In Canada and Alaska things weren't that bad as there not any alcohol is mixed into the gasoline, often the regular you got in lonely stand alone stations did not feel bad at all.
Alaskan summer this year was HOT: frequently you saw the gasoline bubble up inside the gas filter.
The worst gasoline (supposedly premium 92 ? octane) we got at the Buffalo station in Delta Junction and caused us a bad time for to get to Tok. I must have bored an Australian rider rambling about that gas as he didn't salute at all when he left the restaurant.

At the end of the 12.000km trip I was not as focused on non ethanol gas any more. What I started to do was stay with premium from known brands like Tesoro, Petrocanada, Chevron and add Ballistol gun oil as water absorbent and anti knocking agent. 1 bottle cap per 10 liters - 2 1/2 gal. The same recipe my father used to apply each time we went to Austria in early seventies in his Alfa and BMW.

For shipment we drained all gas and added some Ballistol to cylinders and crankcase.
She started in customs instantly with our lokal regular gas after resting 3 month, something you could not always have in Oregon.
I am interested how the Ural will behave with costarrican gas in high mountain range when she comes out of customs. Here regular is 91 octane and premium 95 octane and supplied by one single governmental supplier.
Lets look and see.

How long does it take to get your rig out of customs?
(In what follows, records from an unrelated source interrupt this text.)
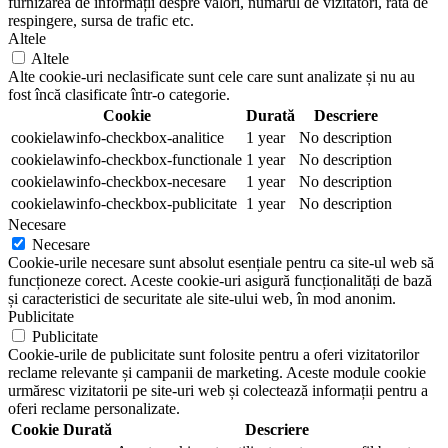
furnizarea de informații despre valori, numărul de vizitatori, rata de
respingere, sursa de trafic etc.
Altele
Altele
Alte cookie-uri neclasificate sunt cele care sunt analizate și nu au
fost încă clasificate într-o categorie.
Cookie
Durată
Descriere
cookielawinfo-checkbox-analitice
1 year
No description
cookielawinfo-checkbox-functionale
1 year
No description
cookielawinfo-checkbox-necesare
1 year
No description
cookielawinfo-checkbox-publicitate
1 year
No description
Necesare
Necesare
Cookie-urile necesare sunt absolut esențiale pentru ca site-ul web să
funcționeze corect. Aceste cookie-uri asigură funcționalități de bază
și caracteristici de securitate ale site-ului web, în mod anonim.
Publicitate
Publicitate
Cookie-urile de publicitate sunt folosite pentru a oferi vizitatorilor
reclame relevante și campanii de marketing. Aceste module cookie
urmăresc vizitatorii pe site-uri web și colectează informații pentru a
oferi reclame personalizate.
Cookie
Durată
Descriere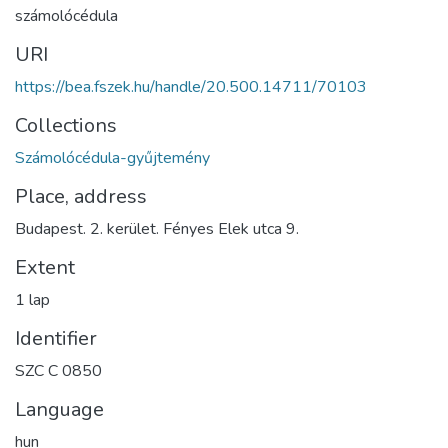
számolócédula
URI
https://bea.fszek.hu/handle/20.500.14711/70103
Collections
Számolócédula-gyűjtemény
Place, address
Budapest. 2. kerület. Fényes Elek utca 9.
Extent
1 lap
Identifier
SZC C 0850
Language
hun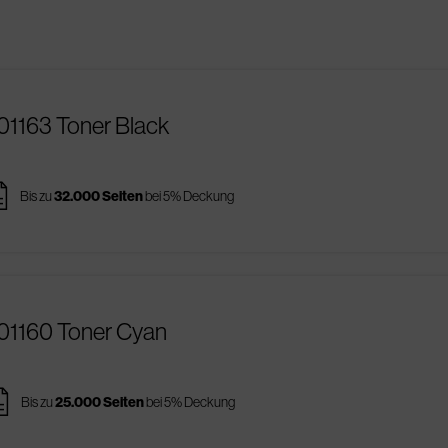
01163 Toner Black
es
Bis zu
32.000 Seiten
bei 5% Deckung
R01160 Toner Cyan
ges
Bis zu
25.000 Seiten
bei 5% Deckung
Its been a while, hasn't it?

In 1 1/2 hours....I will be allowed to take her home but will need several more paperworks before I will be able to get her registered.
I spent most of yesterdays afternoon in customs again.

Wow!! I always thought dealing with bureaucrats was a problem here. Glad I don't live in Costa Rica!! Congratulations on finally getting her back in your possession!!

Tom Wells aka Reardan Tom

back into posession is one thing, now I will have the struggle to get a number plate. the bureaucratic has me still in its fist.
As for today I will have to make inventory once again, as the boxes have been opened by some other agency.
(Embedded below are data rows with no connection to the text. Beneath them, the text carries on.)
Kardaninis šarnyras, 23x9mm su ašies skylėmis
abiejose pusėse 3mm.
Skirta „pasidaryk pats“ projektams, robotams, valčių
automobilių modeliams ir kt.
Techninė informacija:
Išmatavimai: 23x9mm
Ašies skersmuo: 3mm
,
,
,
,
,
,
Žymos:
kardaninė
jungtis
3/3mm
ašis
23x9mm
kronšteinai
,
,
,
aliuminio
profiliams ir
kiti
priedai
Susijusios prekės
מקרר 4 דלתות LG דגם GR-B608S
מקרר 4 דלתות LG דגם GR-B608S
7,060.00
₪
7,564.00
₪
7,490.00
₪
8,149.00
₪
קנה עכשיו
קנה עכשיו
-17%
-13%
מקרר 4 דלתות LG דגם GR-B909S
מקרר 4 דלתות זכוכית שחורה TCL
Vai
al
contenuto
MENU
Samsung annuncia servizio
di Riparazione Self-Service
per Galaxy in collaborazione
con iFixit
Well guys, since i bought my 2006 Tourist I've been driving it in the sun, snow wind and rain. Up and down the mountains and in and out of the valleys. High octaine (91) is the way to go. It performs perfectly in all elemets and elevations with 91.

I have a 96 2WD with a 900 BMW engine coming my way. Should be here in about 2 weeks. What do I need to know about this thing? Any advice will be appreciated. I have only seen pictures of it. 2WD,leading link front end. About all I can say right now. Thanks J.R. Tex rep

Hello JR,
2 things: Do not engage the 2 wheel drive on hard surface. only when the ground is slippery : mud, snow, LOOSE gravel....
If You stay with the original Ural gear box. learn to stay with the revs in the the green area. above 5200 revs the gears do not mesh well and you can chip off the claws. (from 3rd into 2nd gear you have to change gear with double clutch and intermedium gas )

The 900ccm Boxer was something like 68hp. that is a 65% power plus. the drum brakes are not prepared for that possible surplus speed. so enjoy the power reserve, but control your gas hand for to stay on the safe side.

I still wait for the number plate and am interested how my Ural will behave here in our mountains. The first escape on "officer's demand" was fun. Gas change from regular 91oktane to premium 95oktane was hearable an improvement.